In Grecia la Divinità si presenta come una moltiplicità di fini e quindi come una moltiplicità di Dei, i quali rappresentano altrettante potenze fisiche e morali, da cui risulta la bellezza dell'uomo. Qui, come si può facilmente scorgere, l'accordo col fine non è soltanto indirizzato alla conservazione di un popolo eletto, ma viene bensì sollevato a costituire la bellezza e l'armonia dell'ideale umano, cioè l'accordo perfetto fra l'interno e l'esterno.
Gli Dei di Roma, benchè per la somiglianza dei nomi potessero a prima vista sembrare gli stessi di quelli di Grecia, ciò nonostante esprimono un diverso significato. Un critico moderno11 notava che gli Dei di Roma non sono personali ma astratti, ed il contenuto religioso di quel popolo non è la finalità che traspare dal bello individuale, ma la finalità che si concentra nel concetto astratto dello stato. Giove p. e., non è in Roma il Giove omerico, ma il Giove capitolino ed il Giove statore, ed in generale tutti gli Dei latini esprimono la fortuna e la prosperità del popolo romano.
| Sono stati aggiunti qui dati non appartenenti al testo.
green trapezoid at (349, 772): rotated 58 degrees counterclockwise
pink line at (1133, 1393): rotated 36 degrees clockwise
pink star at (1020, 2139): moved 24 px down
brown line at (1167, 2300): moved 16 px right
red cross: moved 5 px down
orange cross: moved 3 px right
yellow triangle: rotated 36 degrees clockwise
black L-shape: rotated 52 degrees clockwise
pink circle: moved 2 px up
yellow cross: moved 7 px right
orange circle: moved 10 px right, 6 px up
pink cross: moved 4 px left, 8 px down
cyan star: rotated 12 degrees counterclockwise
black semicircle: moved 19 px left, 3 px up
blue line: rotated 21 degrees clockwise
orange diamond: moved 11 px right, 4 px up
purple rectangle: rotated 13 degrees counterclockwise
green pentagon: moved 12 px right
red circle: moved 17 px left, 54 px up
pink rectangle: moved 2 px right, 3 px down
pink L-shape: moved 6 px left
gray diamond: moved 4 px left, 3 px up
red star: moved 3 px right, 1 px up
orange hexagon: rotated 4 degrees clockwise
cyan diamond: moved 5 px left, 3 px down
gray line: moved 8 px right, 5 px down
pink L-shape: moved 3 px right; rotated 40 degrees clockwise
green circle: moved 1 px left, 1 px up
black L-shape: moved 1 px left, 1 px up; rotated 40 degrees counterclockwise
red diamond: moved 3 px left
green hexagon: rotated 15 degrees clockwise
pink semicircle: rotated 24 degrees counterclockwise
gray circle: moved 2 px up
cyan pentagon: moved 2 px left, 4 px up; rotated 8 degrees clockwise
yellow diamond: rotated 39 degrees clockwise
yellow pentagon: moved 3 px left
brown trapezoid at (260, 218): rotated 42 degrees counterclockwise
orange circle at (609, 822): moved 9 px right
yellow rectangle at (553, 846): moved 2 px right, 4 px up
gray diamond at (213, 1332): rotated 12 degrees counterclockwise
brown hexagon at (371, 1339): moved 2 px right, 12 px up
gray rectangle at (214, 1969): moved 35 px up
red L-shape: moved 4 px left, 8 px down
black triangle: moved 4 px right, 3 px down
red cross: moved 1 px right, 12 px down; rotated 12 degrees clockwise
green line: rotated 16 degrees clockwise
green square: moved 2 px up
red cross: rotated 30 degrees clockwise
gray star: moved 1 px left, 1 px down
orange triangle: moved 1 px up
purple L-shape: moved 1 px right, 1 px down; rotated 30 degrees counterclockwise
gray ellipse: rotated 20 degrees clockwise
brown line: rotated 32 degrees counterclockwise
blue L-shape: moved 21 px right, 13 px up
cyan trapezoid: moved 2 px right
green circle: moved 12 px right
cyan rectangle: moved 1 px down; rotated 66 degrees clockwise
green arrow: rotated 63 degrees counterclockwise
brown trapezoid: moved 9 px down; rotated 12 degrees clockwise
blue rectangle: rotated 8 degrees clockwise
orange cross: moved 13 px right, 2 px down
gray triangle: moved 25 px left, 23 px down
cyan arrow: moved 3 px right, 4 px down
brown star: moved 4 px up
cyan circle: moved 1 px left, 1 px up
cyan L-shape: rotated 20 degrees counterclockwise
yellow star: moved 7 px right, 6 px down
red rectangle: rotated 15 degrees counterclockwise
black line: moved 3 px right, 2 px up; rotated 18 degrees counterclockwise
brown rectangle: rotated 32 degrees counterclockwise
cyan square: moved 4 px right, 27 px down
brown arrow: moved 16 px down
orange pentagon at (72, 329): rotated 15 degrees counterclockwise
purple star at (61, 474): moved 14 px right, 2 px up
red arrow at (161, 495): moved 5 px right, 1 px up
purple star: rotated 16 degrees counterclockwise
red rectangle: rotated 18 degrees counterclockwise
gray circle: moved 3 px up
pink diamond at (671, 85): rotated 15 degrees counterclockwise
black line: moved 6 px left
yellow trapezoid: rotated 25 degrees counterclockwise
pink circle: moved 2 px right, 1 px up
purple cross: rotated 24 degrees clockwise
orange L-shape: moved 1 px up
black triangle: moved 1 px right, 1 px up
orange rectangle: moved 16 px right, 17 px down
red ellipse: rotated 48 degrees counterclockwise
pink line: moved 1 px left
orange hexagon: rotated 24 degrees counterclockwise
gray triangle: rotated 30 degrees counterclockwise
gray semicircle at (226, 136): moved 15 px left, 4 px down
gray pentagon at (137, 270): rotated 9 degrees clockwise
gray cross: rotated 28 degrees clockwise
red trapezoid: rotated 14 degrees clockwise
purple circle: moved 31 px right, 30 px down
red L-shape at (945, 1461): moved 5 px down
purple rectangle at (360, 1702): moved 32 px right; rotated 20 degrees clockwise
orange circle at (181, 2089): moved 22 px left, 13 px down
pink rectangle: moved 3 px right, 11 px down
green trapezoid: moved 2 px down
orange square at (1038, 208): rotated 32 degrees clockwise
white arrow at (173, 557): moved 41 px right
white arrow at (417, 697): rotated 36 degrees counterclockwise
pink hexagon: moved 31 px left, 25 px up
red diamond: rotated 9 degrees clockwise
L'ultima forma religiosa si fonda sull'argomento detto ontologico, quello cioè che deduce l'idea di Dio dall'identità della nozione e dell'essere. E poichè questa identità si verifica nello spirito, perciò l'ideale di questa religione è Dio considerato come spirito. Tale è il contenuto del Cristianesimo, che è la perfettissima fra tutte le forme religiose. Non si deve però confondere il Dio cristiano col Jeova ebraico, benchè anche quest'ultimo si chiamasse spirito, perchè altro è lo spirito solitario ed astratto degli Ebrei collocato in una sublime, innaccessibile infinità, ed altro è lo spirito del Dio cristiano il quale s'incarna nell'uomo e si rivela nella coscienza umana.